Thursday, 27 October 2011
Later today Boston Borough Council’s Corporate and Community Committee makes a major decision on whether to switch from hot air to solar energy as a source of power.
It is being recommended to rush to spend an estimated £140,000 before the end of March on ordering and fitting solar photovoltaic systems for the roof of the Geoff Moulder Leisure Centre – although the potential exists to use the system on the roof of the Municipal Buildings and Boston Crematorium as well … which would bring the costs to £338,000.
The deadline for the race to spend is due to Government incentives to invest in renewable energy and the over-turning the ban on councils selling green energy to the National Grid. It is necessary because a guaranteed payment for power generated ends on March 31st next year - after which payments will be reduced.
Rates have also been cut for big projects, so the recommendation is to come in under the cut off point of 50 kilowatts.
Although there is money to be saved and made through schemes like this, the speed at which everything has to be done is worrying.
In the best financial case, the profit for all three schemes over 25 years would be £3,910,000 and would pay back the investment in around seven and a half years. However, the more likely case estimate is for profits of £1,752,624 which would cover costs in around eight and a half years.
Before installation on any of the roofs, checks will have to be made to see if they would need re-covering. Quotations for that come to just over £35,000.
But initial assessments show that the roofs in question are in good condition and would have a life of at least 15 to 20 years.
“It is therefore debateable whether this investment is required,” says the report.
A “mini tender exercise” is currently in progress which will further inform the installation costs for each site.
If the signs are right, then the dash to spend cash begins.
The report recommends that the installation is fully financed by the council and completed within the current financial year, subject to satisfactory surveys and that, in view of the tight timetable, officers be authorised to prepare and submit planning applications for the preferred sites.
Again, because of the tight timetable the report says it might be considered “prudent” to concentrate on the Geoff Moulder Leisure Complex, which would provide the greatest return.
However, sections of the roof there were built at different times – and the main pool roof might need replacing in 12 years, whist the building itself is said to have 25 years’ life left.

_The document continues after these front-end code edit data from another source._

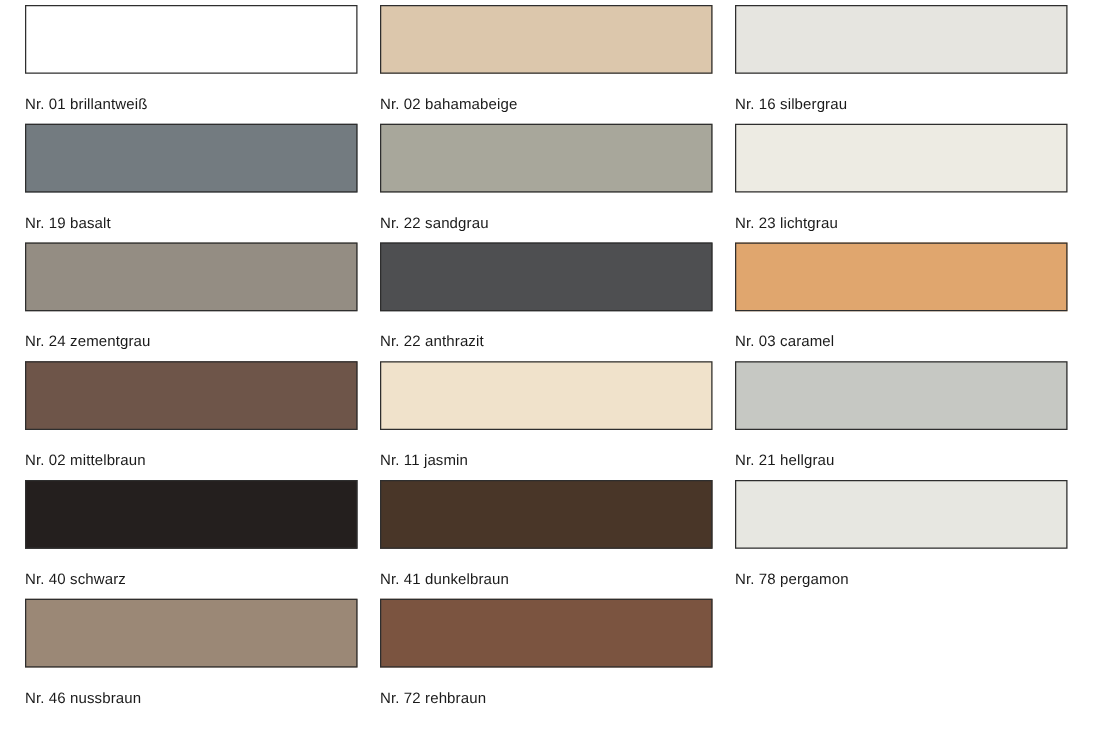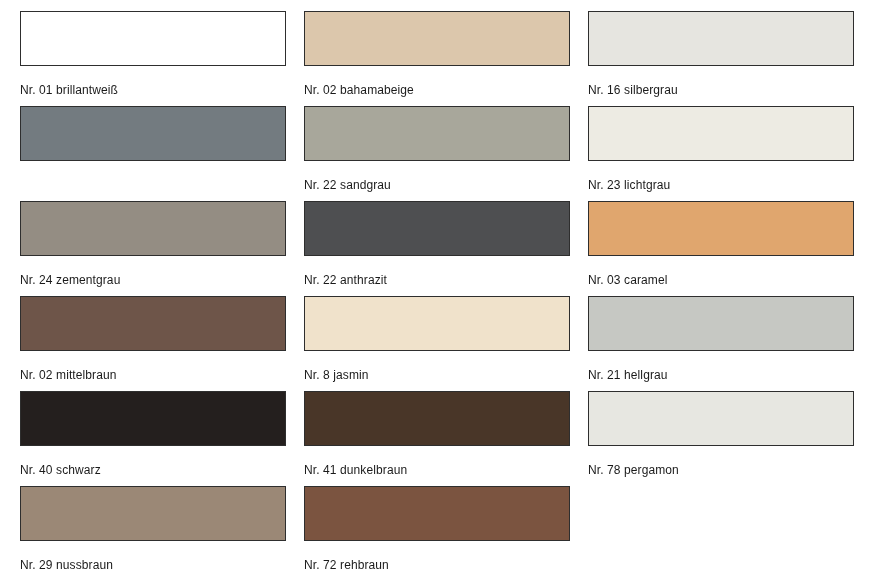--- a/index.html
+++ b/index.html
@@ -11,21 +11,21 @@
     width: 878px;
     height: 584px;
     font-family: "Liberation Sans", sans-serif;
     color: #1a1a1a;
     overflow: hidden;
   }
 
   .palette-grid {
     box-sizing: border-box;
     width: 878px;
-    padding: 11px 0 0 20px;
+    padding: 4px 0 0 20px;
     display: grid;
     grid-template-columns: 266px 266px 266px;
     column-gap: 18px;
     row-gap: 0px;
   }
 
   .swatch-cell {
     width: 266px;
     height: 95px;
     box-sizing: border-box;
@@ -58,20 +58,21 @@
     <div class="swatch-cell">
       <div class="swatch-chip" style="background: rgb(220, 199, 172);"></div>
       <div class="swatch-label">Nr. 02 bahamabeige</div>
     </div>
     <div class="swatch-cell">
       <div class="swatch-chip" style="background: rgb(230, 229, 224);"></div>
       <div class="swatch-label">Nr. 16 silbergrau</div>
     </div>
     <div class="swatch-cell">
       <div class="swatch-chip" style="background: rgb(115, 123, 128);"></div>
+      <div class="swatch-label">Nr. 19 basalt</div>
     </div>
     <div class="swatch-cell">
       <div class="swatch-chip" style="background: rgb(168, 167, 155);"></div>
       <div class="swatch-label">Nr. 22 sandgrau</div>
     </div>
     <div class="swatch-cell">
       <div class="swatch-chip" style="background: rgb(237, 235, 227);"></div>
       <div class="swatch-label">Nr. 23 lichtgrau</div>
     </div>
     <div class="swatch-cell">
@@ -85,40 +86,40 @@
     <div class="swatch-cell">
       <div class="swatch-chip" style="background: rgb(224, 166, 110);"></div>
       <div class="swatch-label">Nr. 03 caramel</div>
     </div>
     <div class="swatch-cell">
       <div class="swatch-chip" style="background: rgb(110, 85, 73);"></div>
       <div class="swatch-label">Nr. 02 mittelbraun</div>
     </div>
     <div class="swatch-cell">
       <div class="swatch-chip" style="background: rgb(240, 226, 203);"></div>
-      <div class="swatch-label">Nr. 8 jasmin</div>
+      <div class="swatch-label">Nr. 11 jasmin</div>
     </div>
     <div class="swatch-cell">
       <div class="swatch-chip" style="background: rgb(198, 200, 195);"></div>
       <div class="swatch-label">Nr. 21 hellgrau</div>
     </div>
     <div class="swatch-cell">
       <div class="swatch-chip" style="background: rgb(36, 31, 30);"></div>
       <div class="swatch-label">Nr. 40 schwarz</div>
     </div>
     <div class="swatch-cell">
       <div class="swatch-chip" style="background: rgb(73, 54, 40);"></div>
       <div class="swatch-label">Nr. 41 dunkelbraun</div>
     </div>
     <div class="swatch-cell">
       <div class="swatch-chip" style="background: rgb(231, 231, 225);"></div>
       <div class="swatch-label">Nr. 78 pergamon</div>
     </div>
     <div class="swatch-cell">
       <div class="swatch-chip" style="background: rgb(155, 136, 118);"></div>
-      <div class="swatch-label">Nr. 29 nussbraun</div>
+      <div class="swatch-label">Nr. 46 nussbraun</div>
     </div>
     <div class="swatch-cell">
       <div class="swatch-chip" style="background: rgb(123, 84, 64);"></div>
       <div class="swatch-label">Nr. 72 rehbraun</div>
     </div>
     <div class="swatch-cell is-empty"></div>
   </div>
 
 </body></html>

A worst case scenario involving replacement of the main pool roof in or around 2024, says removal and reinstallation solar panels would be a comparatively minor job - and the contract and subsidies would not be invalidated by a ‘break’ in generation.

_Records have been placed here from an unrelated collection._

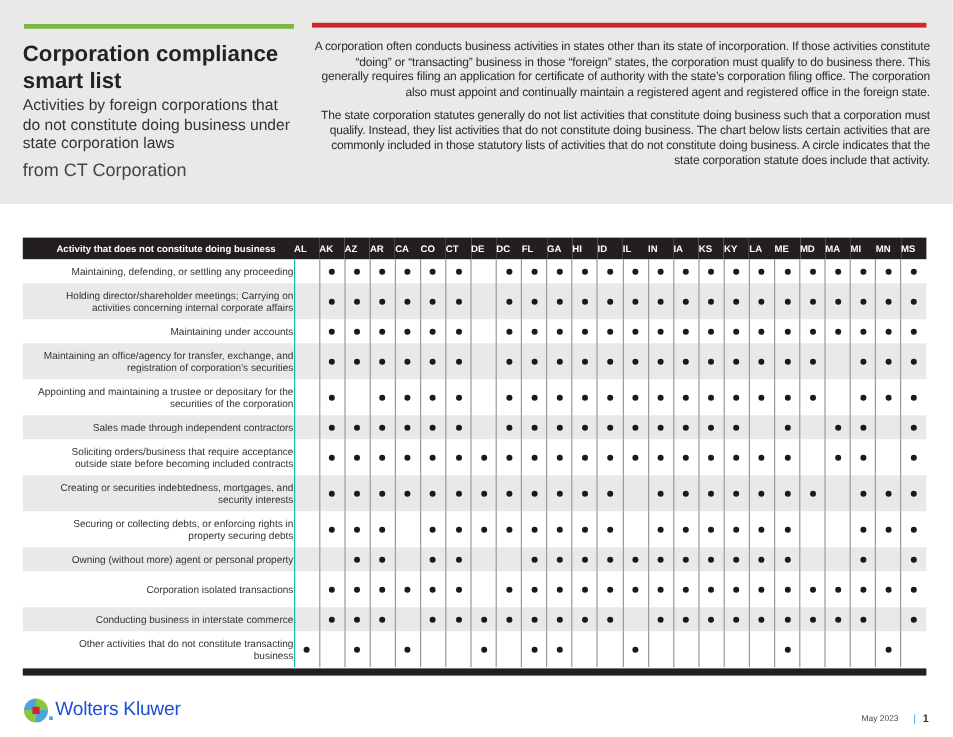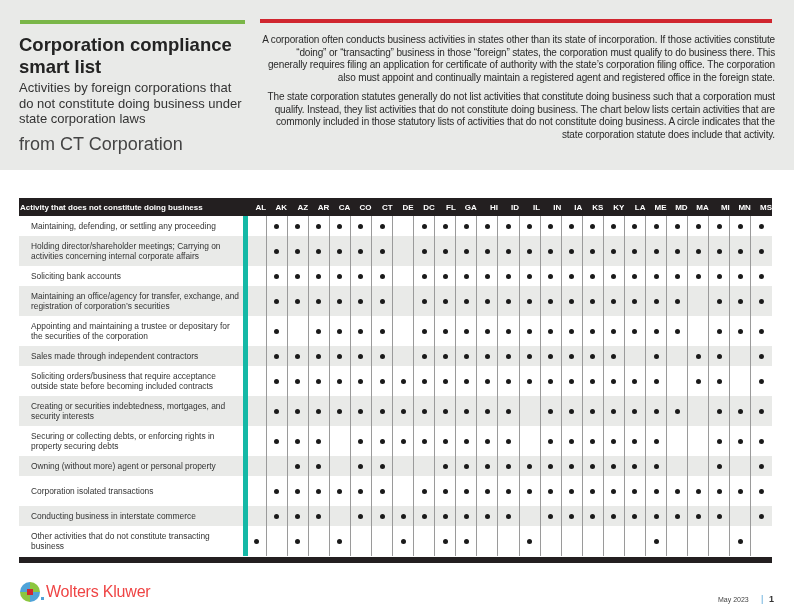--- a/index.html
+++ b/index.html
@@ -5,42 +5,42 @@
   * { box-sizing: border-box; margin: 0; padding: 0; }
   html, body { width: 794px; height: 614px; background: #ffffff; overflow: hidden; }
   body { font-family: "Liberation Sans", sans-serif; color: #222; position: relative; }
 
   .top-band { position: absolute; left: 0; top: 0; width: 794px; height: 170px; background: #e9eae8; }
   .green-rule { position: absolute; left: 20px; top: 20px; width: 225px; height: 4px; background: #7ab648; }
   .red-rule { position: absolute; left: 260px; top: 19px; width: 512px; height: 4px; background: #d0262f; }
 
   .title { position: absolute; left: 19px; top: 34px; width: 230px; font-size: 18.5px; font-weight: bold; line-height: 22px; color: #232323; }
   .subtitle { position: absolute; left: 19px; top: 80px; width: 230px; font-size: 13px; line-height: 15.5px; color: #333; }
-  .source { position: absolute; left: 19px; top: 134px; font-size: 18px; color: #444; }
+  .source { position: absolute; left: 19px; top: 134px; font-size: 15px; color: #444; }
 
   .intro { position: absolute; left: 260px; top: 34px; width: 515px; font-size: 10px; line-height: 12.7px; color: #2a2a2a; letter-spacing: -0.15px; text-align: right; }
   .intro p { margin-bottom: 6px; }
 
   table.chart { position: absolute; left: 19px; top: 198px; width: 753px; border-collapse: collapse; table-layout: fixed; }
-  table.chart th { background: #231f20; color: #fff; font-size: 8px; font-weight: bold; height: 18px; text-align: right; padding: 0; }
-  table.chart th.act-head { text-align: left; padding-left: 1px; width: 226px; }
+  table.chart th { background: #231f20; color: #fff; font-size: 8px; font-weight: bold; height: 18px; text-align: left; padding: 0; }
+  table.chart th.act-head { text-align: left; padding-left: 28px; width: 226px; }
   table.chart td { font-size: 8.4px; line-height: 10px; color: #333; padding: 0; text-align: center; border-left: 1px solid #9a9a9a; }
-  table.chart td.act { text-align: left; padding-left: 12px; border-left: none; border-right: 5px solid #14b8a6; }
+  table.chart td.act { text-align: right; padding-left: 12px; border-left: none; border-right: 1px solid #14b8a6; }
   table.chart tr.shade td { background: #e9eae8; }
   table.chart tr.r1 td { height: 20px; }
   table.chart tr.r2 td { height: 30px; }
   .dot { display: inline-block; width: 5px; height: 5px; border-radius: 50%; background: #1a1a1a; vertical-align: middle; }
   .bottom-bar { position: absolute; left: 19px; top: 557px; width: 753px; height: 6px; background: #231f20; }
 
   .logo { position: absolute; left: 20px; top: 582px; display: flex; align-items: center; }
   .logo-mark { width: 20px; height: 20px; border-radius: 50%; position: relative; overflow: hidden;
     background: conic-gradient(#8cc63f 0 25%, #4fa3d8 25% 50%, #8cc63f 50% 75%, #4fa3d8 75% 100%); }
   .logo-mark::after { content: ""; position: absolute; left: 7px; top: 7px; width: 6px; height: 6px; background: #d0262f; }
   .logo-dot { width: 3px; height: 3px; background: #4fa3d8; margin: 12px 2px 0 1px; }
-  .logo-text { font-size: 16px; color: #ef4444; letter-spacing: -0.2px; }
+  .logo-text { font-size: 16px; color: #1d4ed8; letter-spacing: -0.2px; }
 
   .footer-date { position: absolute; left: 718px; top: 596px; font-size: 7px; color: #444; }
   .footer-sep { position: absolute; left: 761px; top: 594px; font-size: 9px; color: #4fa3d8; }
   .footer-page { position: absolute; left: 769px; top: 594px; font-size: 9px; font-weight: bold; color: #333; }
 </style>
 </head>
 <body>
 
 <div class="top-band"></div>
 <div class="green-rule"></div>
@@ -137,21 +137,21 @@
         <td><span class="dot"></span></td>
         <td><span class="dot"></span></td>
         <td><span class="dot"></span></td>
         <td><span class="dot"></span></td>
         <td><span class="dot"></span></td>
         <td><span class="dot"></span></td>
         <td><span class="dot"></span></td>
         <td><span class="dot"></span></td>
       </tr>
       <tr class="r1">
-        <td class="act">Soliciting bank accounts</td>
+        <td class="act">Maintaining under accounts</td>
         <td></td>
         <td><span class="dot"></span></td>
         <td><span class="dot"></span></td>
         <td><span class="dot"></span></td>
         <td><span class="dot"></span></td>
         <td><span class="dot"></span></td>
         <td><span class="dot"></span></td>
         <td></td>
         <td><span class="dot"></span></td>
         <td><span class="dot"></span></td>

However, a interesting line for observers of the Moulder complex’s chequered history adds: “If the council decided instead to demolish the facility and sell the site, it would not incur any financial penalties from the Government and by that time we would be circa three to four years beyond the payback period anyway.”
We don’t know about you, but there do seem to be an awful lot of ifs and buts attached to an idea that demands quick decisions to spend such large sums of money in such a short space of time, and we hope that if the recommendation that the cabinet and full council support the installation is approved, that some robust questions are not only asked by councillors – but that all answers are thoroughly challenged before any decision is taken.